• Work to complete: In the material below, find the line containing "52: (659, 59, 190.29)" and the line containing "26: (537, 260, 42.16)", then reproduce exactly both of them and every line between, and nothing else.

#####

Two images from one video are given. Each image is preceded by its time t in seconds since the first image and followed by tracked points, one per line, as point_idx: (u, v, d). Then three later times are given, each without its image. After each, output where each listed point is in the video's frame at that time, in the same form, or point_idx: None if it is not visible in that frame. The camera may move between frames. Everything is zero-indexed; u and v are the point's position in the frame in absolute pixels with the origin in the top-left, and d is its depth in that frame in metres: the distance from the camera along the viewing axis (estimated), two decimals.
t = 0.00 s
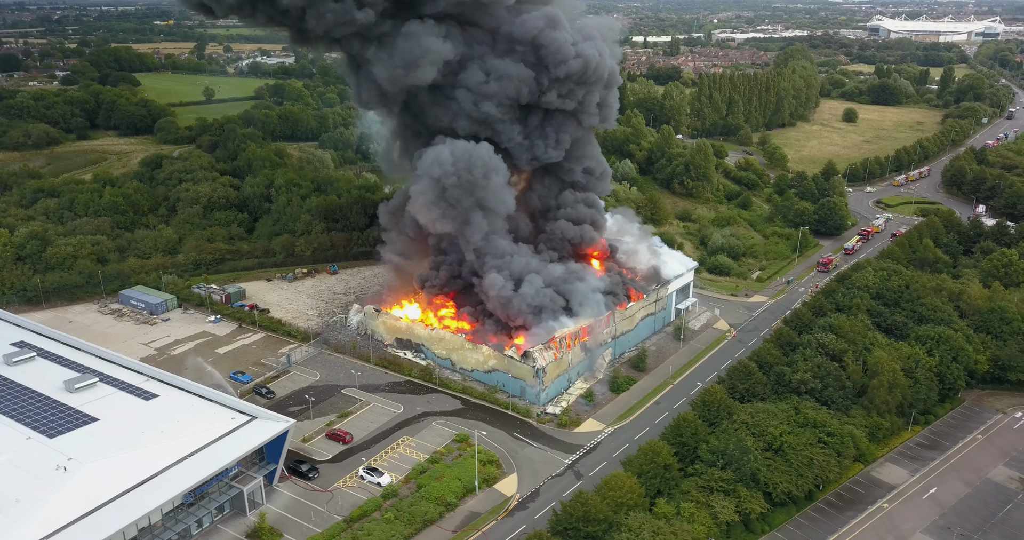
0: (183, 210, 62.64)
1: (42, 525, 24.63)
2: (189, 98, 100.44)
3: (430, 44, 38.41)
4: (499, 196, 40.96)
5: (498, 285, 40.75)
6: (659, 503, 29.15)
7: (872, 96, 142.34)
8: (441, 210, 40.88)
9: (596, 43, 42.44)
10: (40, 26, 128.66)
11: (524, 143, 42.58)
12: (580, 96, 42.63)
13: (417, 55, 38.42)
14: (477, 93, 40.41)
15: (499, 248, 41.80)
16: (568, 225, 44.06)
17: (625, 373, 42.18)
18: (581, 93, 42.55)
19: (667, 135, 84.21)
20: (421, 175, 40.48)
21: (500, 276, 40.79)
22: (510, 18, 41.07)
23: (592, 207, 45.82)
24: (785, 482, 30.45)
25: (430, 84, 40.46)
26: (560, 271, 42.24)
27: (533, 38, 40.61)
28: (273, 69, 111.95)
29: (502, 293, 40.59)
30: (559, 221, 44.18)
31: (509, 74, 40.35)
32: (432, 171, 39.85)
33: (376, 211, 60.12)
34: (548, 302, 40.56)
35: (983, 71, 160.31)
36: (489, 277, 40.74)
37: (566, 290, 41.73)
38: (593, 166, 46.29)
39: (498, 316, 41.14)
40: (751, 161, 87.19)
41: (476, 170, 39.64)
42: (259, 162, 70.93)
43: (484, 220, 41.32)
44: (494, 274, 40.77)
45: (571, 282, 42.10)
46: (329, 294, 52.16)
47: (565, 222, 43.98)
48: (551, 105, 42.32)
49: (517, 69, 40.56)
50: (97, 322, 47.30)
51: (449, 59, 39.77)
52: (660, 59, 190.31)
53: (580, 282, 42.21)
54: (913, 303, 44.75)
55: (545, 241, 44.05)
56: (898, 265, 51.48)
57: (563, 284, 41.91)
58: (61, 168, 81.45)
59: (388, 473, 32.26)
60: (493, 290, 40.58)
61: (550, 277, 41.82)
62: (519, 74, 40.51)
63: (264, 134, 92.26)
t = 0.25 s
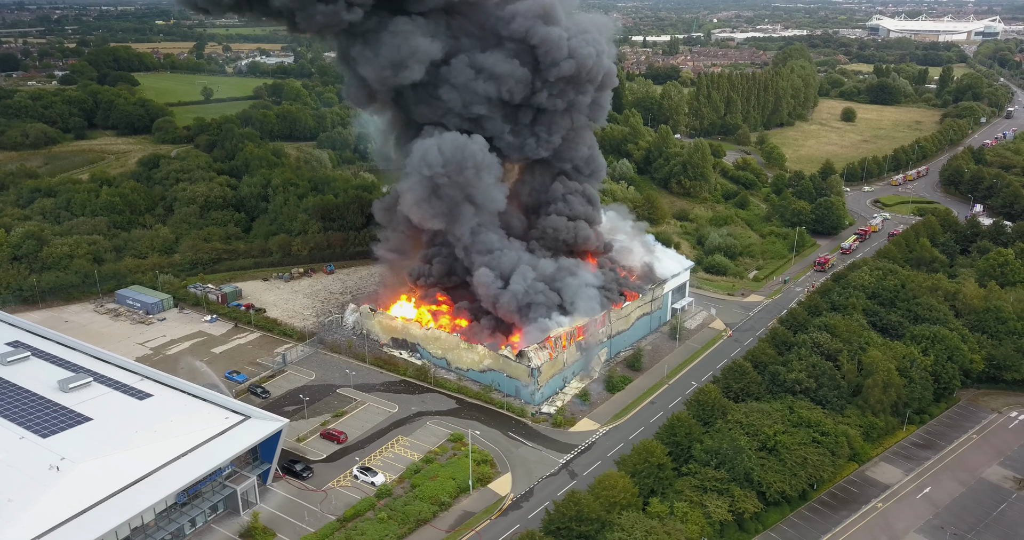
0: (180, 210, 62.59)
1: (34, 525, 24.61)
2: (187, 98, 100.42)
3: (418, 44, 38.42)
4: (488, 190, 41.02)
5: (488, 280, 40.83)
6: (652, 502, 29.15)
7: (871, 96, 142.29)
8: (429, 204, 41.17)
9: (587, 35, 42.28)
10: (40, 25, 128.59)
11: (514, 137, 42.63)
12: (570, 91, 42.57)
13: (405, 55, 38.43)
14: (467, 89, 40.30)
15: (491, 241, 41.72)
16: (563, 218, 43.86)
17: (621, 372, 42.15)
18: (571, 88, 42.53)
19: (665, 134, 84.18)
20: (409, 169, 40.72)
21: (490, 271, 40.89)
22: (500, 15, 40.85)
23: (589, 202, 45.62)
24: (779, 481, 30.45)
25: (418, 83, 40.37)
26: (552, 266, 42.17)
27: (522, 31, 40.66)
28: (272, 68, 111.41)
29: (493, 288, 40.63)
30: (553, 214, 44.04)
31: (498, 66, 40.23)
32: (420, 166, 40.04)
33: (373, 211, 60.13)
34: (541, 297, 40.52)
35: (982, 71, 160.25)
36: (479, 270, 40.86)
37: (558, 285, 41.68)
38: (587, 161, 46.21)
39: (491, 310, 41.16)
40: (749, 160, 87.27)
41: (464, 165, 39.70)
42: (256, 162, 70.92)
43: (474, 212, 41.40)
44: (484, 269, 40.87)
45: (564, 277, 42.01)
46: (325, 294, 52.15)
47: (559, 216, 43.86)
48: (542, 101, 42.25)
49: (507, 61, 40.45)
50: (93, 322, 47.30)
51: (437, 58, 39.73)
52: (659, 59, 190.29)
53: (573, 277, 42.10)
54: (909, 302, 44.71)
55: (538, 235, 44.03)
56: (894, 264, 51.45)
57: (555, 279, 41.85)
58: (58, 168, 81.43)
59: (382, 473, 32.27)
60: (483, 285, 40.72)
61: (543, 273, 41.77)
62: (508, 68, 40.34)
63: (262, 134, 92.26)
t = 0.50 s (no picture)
0: (178, 209, 62.61)
1: (27, 525, 24.64)
2: (187, 97, 100.47)
3: (407, 44, 38.56)
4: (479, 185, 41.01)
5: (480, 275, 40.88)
6: (646, 502, 29.15)
7: (871, 95, 142.12)
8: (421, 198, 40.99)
9: (579, 29, 42.16)
10: (41, 25, 128.73)
11: (506, 133, 42.63)
12: (564, 91, 42.58)
13: (394, 55, 38.61)
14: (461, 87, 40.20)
15: (483, 237, 41.74)
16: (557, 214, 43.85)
17: (617, 372, 42.14)
18: (564, 87, 42.59)
19: (664, 134, 84.16)
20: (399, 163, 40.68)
21: (482, 266, 40.95)
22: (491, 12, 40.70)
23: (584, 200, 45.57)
24: (773, 481, 30.44)
25: (405, 80, 40.20)
26: (545, 263, 42.19)
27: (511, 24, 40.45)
28: (272, 68, 111.47)
29: (484, 284, 40.70)
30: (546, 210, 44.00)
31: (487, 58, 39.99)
32: (410, 159, 39.92)
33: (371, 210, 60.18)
34: (533, 294, 40.55)
35: (983, 70, 160.00)
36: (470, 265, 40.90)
37: (550, 282, 41.74)
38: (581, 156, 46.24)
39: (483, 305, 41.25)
40: (748, 160, 87.26)
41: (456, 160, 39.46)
42: (255, 162, 70.97)
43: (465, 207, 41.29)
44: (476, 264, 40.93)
45: (556, 273, 42.03)
46: (323, 293, 52.19)
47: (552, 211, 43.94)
48: (535, 99, 42.22)
49: (497, 54, 40.23)
50: (90, 322, 47.34)
51: (424, 58, 39.88)
52: (660, 58, 190.22)
53: (566, 274, 42.13)
54: (906, 302, 44.65)
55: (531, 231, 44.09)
56: (892, 264, 51.39)
57: (547, 276, 41.88)
58: (58, 168, 81.50)
59: (376, 472, 32.29)
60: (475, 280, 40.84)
61: (535, 269, 41.80)
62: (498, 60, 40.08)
63: (262, 133, 92.35)
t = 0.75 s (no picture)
0: (176, 208, 62.59)
1: (19, 524, 24.66)
2: (187, 97, 100.49)
3: (394, 43, 38.78)
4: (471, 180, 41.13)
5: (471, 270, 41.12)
6: (639, 501, 29.14)
7: (872, 94, 141.94)
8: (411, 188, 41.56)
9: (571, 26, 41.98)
10: (42, 25, 128.81)
11: (498, 128, 42.65)
12: (557, 89, 42.68)
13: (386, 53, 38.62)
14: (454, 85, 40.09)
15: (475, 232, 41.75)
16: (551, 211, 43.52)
17: (613, 371, 42.10)
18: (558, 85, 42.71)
19: (663, 133, 84.10)
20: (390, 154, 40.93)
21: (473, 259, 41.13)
22: (480, 9, 40.59)
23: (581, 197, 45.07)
24: (767, 480, 30.41)
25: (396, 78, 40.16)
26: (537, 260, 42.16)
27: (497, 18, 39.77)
28: (273, 67, 111.51)
29: (475, 279, 40.92)
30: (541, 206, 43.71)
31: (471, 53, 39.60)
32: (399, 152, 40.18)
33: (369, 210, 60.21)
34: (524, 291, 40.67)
35: (984, 69, 159.81)
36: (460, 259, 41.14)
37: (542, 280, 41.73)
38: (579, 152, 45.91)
39: (476, 300, 41.50)
40: (748, 159, 87.16)
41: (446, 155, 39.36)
42: (253, 161, 70.94)
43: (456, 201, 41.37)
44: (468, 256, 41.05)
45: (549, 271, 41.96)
46: (320, 293, 52.22)
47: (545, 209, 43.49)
48: (527, 98, 42.42)
49: (486, 51, 39.90)
50: (86, 321, 47.37)
51: (417, 55, 39.82)
52: (660, 57, 190.11)
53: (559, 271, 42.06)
54: (902, 301, 44.58)
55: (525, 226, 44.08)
56: (889, 263, 51.29)
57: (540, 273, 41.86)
58: (57, 168, 81.54)
59: (370, 471, 32.29)
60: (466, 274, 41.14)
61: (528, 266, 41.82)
62: (486, 56, 39.71)
63: (261, 133, 92.41)
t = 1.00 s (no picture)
0: (172, 208, 62.60)
1: (8, 523, 24.70)
2: (186, 96, 100.52)
3: (382, 42, 38.67)
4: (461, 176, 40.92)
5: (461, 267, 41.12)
6: (630, 501, 29.10)
7: (872, 93, 141.82)
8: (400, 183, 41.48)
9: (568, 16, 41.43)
10: (43, 24, 128.91)
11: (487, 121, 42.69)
12: (548, 88, 42.64)
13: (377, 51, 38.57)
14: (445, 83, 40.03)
15: (463, 227, 41.47)
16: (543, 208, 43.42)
17: (607, 371, 42.07)
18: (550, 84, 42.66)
19: (661, 132, 84.11)
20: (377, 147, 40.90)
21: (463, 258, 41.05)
22: (470, 7, 40.58)
23: (574, 195, 44.93)
24: (759, 480, 30.38)
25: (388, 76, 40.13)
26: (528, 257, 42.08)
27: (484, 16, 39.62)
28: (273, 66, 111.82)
29: (464, 276, 41.01)
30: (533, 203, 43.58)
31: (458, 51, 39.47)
32: (388, 146, 40.08)
33: (365, 209, 60.24)
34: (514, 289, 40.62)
35: (984, 68, 159.66)
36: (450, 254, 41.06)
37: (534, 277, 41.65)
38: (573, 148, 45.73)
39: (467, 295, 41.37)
40: (746, 158, 87.11)
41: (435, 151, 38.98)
42: (251, 160, 71.00)
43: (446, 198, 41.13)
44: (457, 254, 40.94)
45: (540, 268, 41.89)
46: (315, 292, 52.24)
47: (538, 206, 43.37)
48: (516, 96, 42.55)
49: (479, 50, 39.82)
50: (82, 320, 47.42)
51: (409, 54, 39.79)
52: (661, 56, 190.08)
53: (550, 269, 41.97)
54: (897, 300, 44.50)
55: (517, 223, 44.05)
56: (885, 263, 51.25)
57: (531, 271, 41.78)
58: (55, 167, 81.61)
59: (362, 471, 32.29)
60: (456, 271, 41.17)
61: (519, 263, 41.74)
62: (478, 55, 39.64)
63: (259, 132, 92.51)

#####

• Solution to this problem:
52: (659, 59, 190.29)
53: (573, 277, 42.10)
54: (909, 302, 44.71)
55: (538, 235, 44.03)
56: (894, 264, 51.45)
57: (555, 279, 41.85)
58: (58, 168, 81.43)
59: (382, 473, 32.27)
60: (483, 285, 40.72)
61: (543, 273, 41.77)
62: (508, 68, 40.34)
63: (262, 134, 92.26)
t = 0.50 s (no picture)
0: (178, 209, 62.61)
1: (27, 525, 24.64)
2: (187, 97, 100.47)
3: (407, 44, 38.56)
4: (479, 185, 41.01)
5: (480, 275, 40.88)
6: (646, 502, 29.15)
7: (871, 95, 142.12)
8: (421, 198, 40.99)
9: (579, 29, 42.16)
10: (41, 25, 128.73)
11: (506, 133, 42.63)
12: (564, 91, 42.58)
13: (394, 55, 38.61)
14: (461, 87, 40.20)
15: (483, 237, 41.74)
16: (557, 214, 43.85)
17: (617, 372, 42.14)
18: (564, 87, 42.59)
19: (664, 134, 84.16)
20: (399, 163, 40.68)
21: (482, 266, 40.95)
22: (491, 12, 40.70)
23: (584, 200, 45.57)
24: (773, 481, 30.44)
25: (405, 80, 40.20)
26: (545, 263, 42.19)
27: (511, 24, 40.45)
28: (272, 68, 111.47)
29: (484, 284, 40.70)
30: (546, 210, 44.00)
31: (487, 58, 39.99)
32: (410, 159, 39.92)
33: (371, 210, 60.18)
34: (533, 294, 40.55)
35: (983, 70, 160.00)
36: (470, 265, 40.90)
37: (550, 282, 41.74)
38: (581, 156, 46.24)
39: (483, 305, 41.25)
40: (748, 160, 87.26)
41: (456, 160, 39.46)
42: (255, 162, 70.97)
43: (465, 207, 41.29)
44: (476, 264, 40.93)
45: (556, 273, 42.03)
46: (323, 293, 52.19)
47: (552, 211, 43.94)
48: (535, 99, 42.22)
49: (497, 54, 40.23)
50: (90, 322, 47.34)
51: (424, 58, 39.88)
52: (660, 58, 190.22)
53: (566, 274, 42.13)
54: (906, 302, 44.65)
55: (531, 231, 44.09)
56: (892, 264, 51.39)
57: (547, 276, 41.88)
58: (58, 168, 81.50)
59: (376, 472, 32.29)
60: (475, 280, 40.84)
61: (535, 269, 41.80)
62: (498, 60, 40.08)
63: (262, 133, 92.35)
t = 0.75 s (no picture)
0: (176, 208, 62.59)
1: (19, 524, 24.66)
2: (187, 97, 100.49)
3: (394, 43, 38.78)
4: (471, 180, 41.13)
5: (471, 270, 41.12)
6: (639, 501, 29.14)
7: (872, 94, 141.94)
8: (411, 188, 41.56)
9: (571, 26, 41.98)
10: (42, 25, 128.81)
11: (498, 128, 42.65)
12: (557, 89, 42.68)
13: (386, 53, 38.62)
14: (454, 85, 40.09)
15: (475, 232, 41.75)
16: (551, 211, 43.52)
17: (613, 371, 42.10)
18: (558, 85, 42.71)
19: (663, 133, 84.10)
20: (390, 154, 40.93)
21: (473, 259, 41.13)
22: (480, 9, 40.59)
23: (581, 197, 45.07)
24: (767, 480, 30.41)
25: (396, 78, 40.16)
26: (537, 260, 42.16)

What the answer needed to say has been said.